神も魔王も同じようなモノ
魔王となったアカサタは、自分の能力を何に使えばいいのか、完全にわからなくなってしまっていました。
確かに、世界に魔物を放ったことで、よいコトもありました。それで、人類の進化の促進の手助けはできます。
けれども、それでは、前の魔王と同じコトをやっているだけ。決して、それを超えることはできず、それ以上の存在になれてはいないのです。ただ立場が入れ替わっただけに過ぎません。
ここにきて、アカサタは魔王ダックスワイズの気持ちが理解できました。「世界は退屈だ…」と言い続けていたダックスワイズの思いに、心の底から共感できたのでした。
それから、1人でこう呟きます。
「神っていうのも、こんな気持ちなのかもしれないな…」
最初にアカサタをこの世界に連れてきたのは、神様でした。今や、アカサタは、その神様の気持ちすら理解しようとしているのです。実際に、神様がどのような心持ちで生き続けているのかはわかりません。けれども、それを理解しようと挑戦してはいました。1歩ずつですが、その領域へと近づきつつあったのです。
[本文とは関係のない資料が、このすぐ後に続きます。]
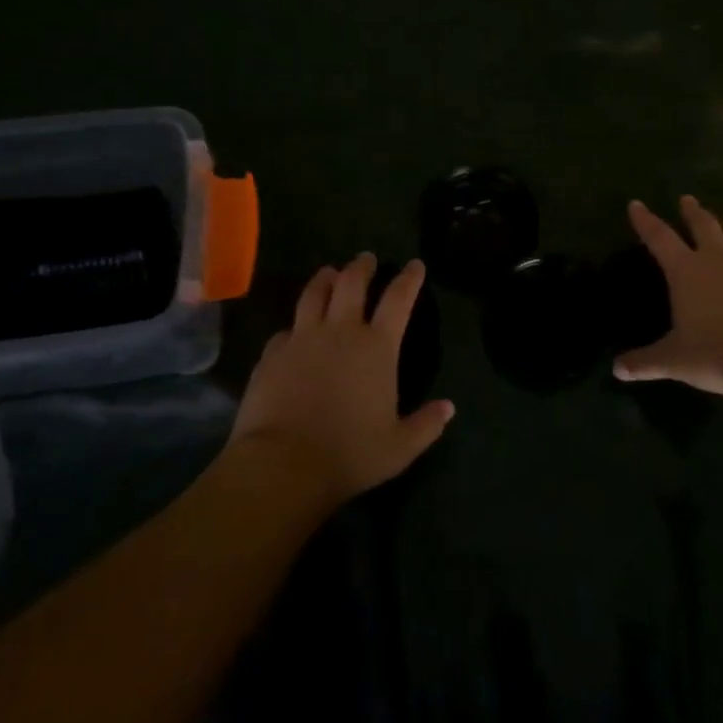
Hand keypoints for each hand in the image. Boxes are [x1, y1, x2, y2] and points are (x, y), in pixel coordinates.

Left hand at [231, 254, 454, 505]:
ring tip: (329, 273)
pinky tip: (294, 331)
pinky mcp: (272, 353)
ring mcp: (302, 338)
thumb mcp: (399, 447)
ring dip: (325, 279)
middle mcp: (340, 331)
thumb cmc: (349, 454)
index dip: (409, 278)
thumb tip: (449, 408)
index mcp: (377, 347)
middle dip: (362, 266)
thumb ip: (426, 425)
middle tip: (366, 259)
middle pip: (352, 282)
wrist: (283, 463)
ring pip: (314, 293)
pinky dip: (295, 325)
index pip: (398, 299)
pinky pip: (286, 329)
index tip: (415, 264)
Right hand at [614, 196, 722, 397]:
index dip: (646, 221)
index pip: (660, 238)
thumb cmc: (720, 353)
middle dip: (693, 212)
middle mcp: (719, 261)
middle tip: (687, 199)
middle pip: (704, 226)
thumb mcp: (676, 361)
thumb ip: (645, 362)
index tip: (636, 204)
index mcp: (687, 271)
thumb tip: (616, 369)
それから、アカサタはベッドの上に寝転がり、こんな風に考えて、その考えを言葉にしてみました。
「魔王も神も同じようなモノか…」
部屋には、他には誰もいません。聞いている者もいないのに、1人で喋り続けます。
「どちらも絶大な能力を誇りながら、その力を持てあましてしまっている。だから、退屈しのぎに、いろいろとやってみるのではないのだろうか?アレやコレやと試してみる。それに飽きたら、また別の遊びを試してみる。その繰り返し」
アカサタは、ベッドに寝転んだまま続けます。
「きっと、神の野郎が、このオレをこの世界に連れてきやがったのも、そのためだったのだ。世界は、あまりにも退屈過ぎる…」
アカサタは、1人で考え続けます。
「この能力を、一体、何に使えばいいのだろうか?」と。
自分の欲望のために使ったとしても、すぐに満足し、飽きてしまいます。かといって、人々の幸せのために使ったとしても、満足感を得られません。そこに意味を感じないのです。
1人を助けたところで、別の1人が困る。その1人を救ったとしても、また別の1人が不満をもらし始める。ひたすらに、その繰り返し。
人々の願いは尽きません。欲望にキリはありません。たとえ、誰かの希望をかなえたとしても、それは別の誰かの不満を生むだけ。どんな理想的な仕組みを作り上げたところで、無駄でした。世界中の人々全てが満足するような世の中などありはしないのです。誰かにとって理想的な世界も、他の誰かにとっては最悪の環境なのですから。
「それでも…」
と、アカサタは思います。
「それでも、まだオレにはできるコトがあるかもような気がする。自分のためか、他人のためかは関係ない。あるいは、もっと別の誰かのために、何かできるコトがあるという、そんな気が。少なくとも、ここは、まだ終わりの地点ではない。諦めるべき時ではない。なぜだかわからないが、そういう確信がある」
不思議と、アカサタは自然にそう思うことができました。万能にも近い能力を手に入れて、生きることを諦めたり、放棄したりすることなく、「まだ先に進もう!」と思うことができたのです。
そうして、ベッドから飛び起きると、扉を開けて、部屋の外へと飛び出していきました。
実際に、その思いは正解でした。この時の「もっと別の誰かのために、何かできるコトがある」という思いが、やがて運命はアカサタをある地点へと導いていくのですが…
それは、まだ遠い遠い先の出来事となります。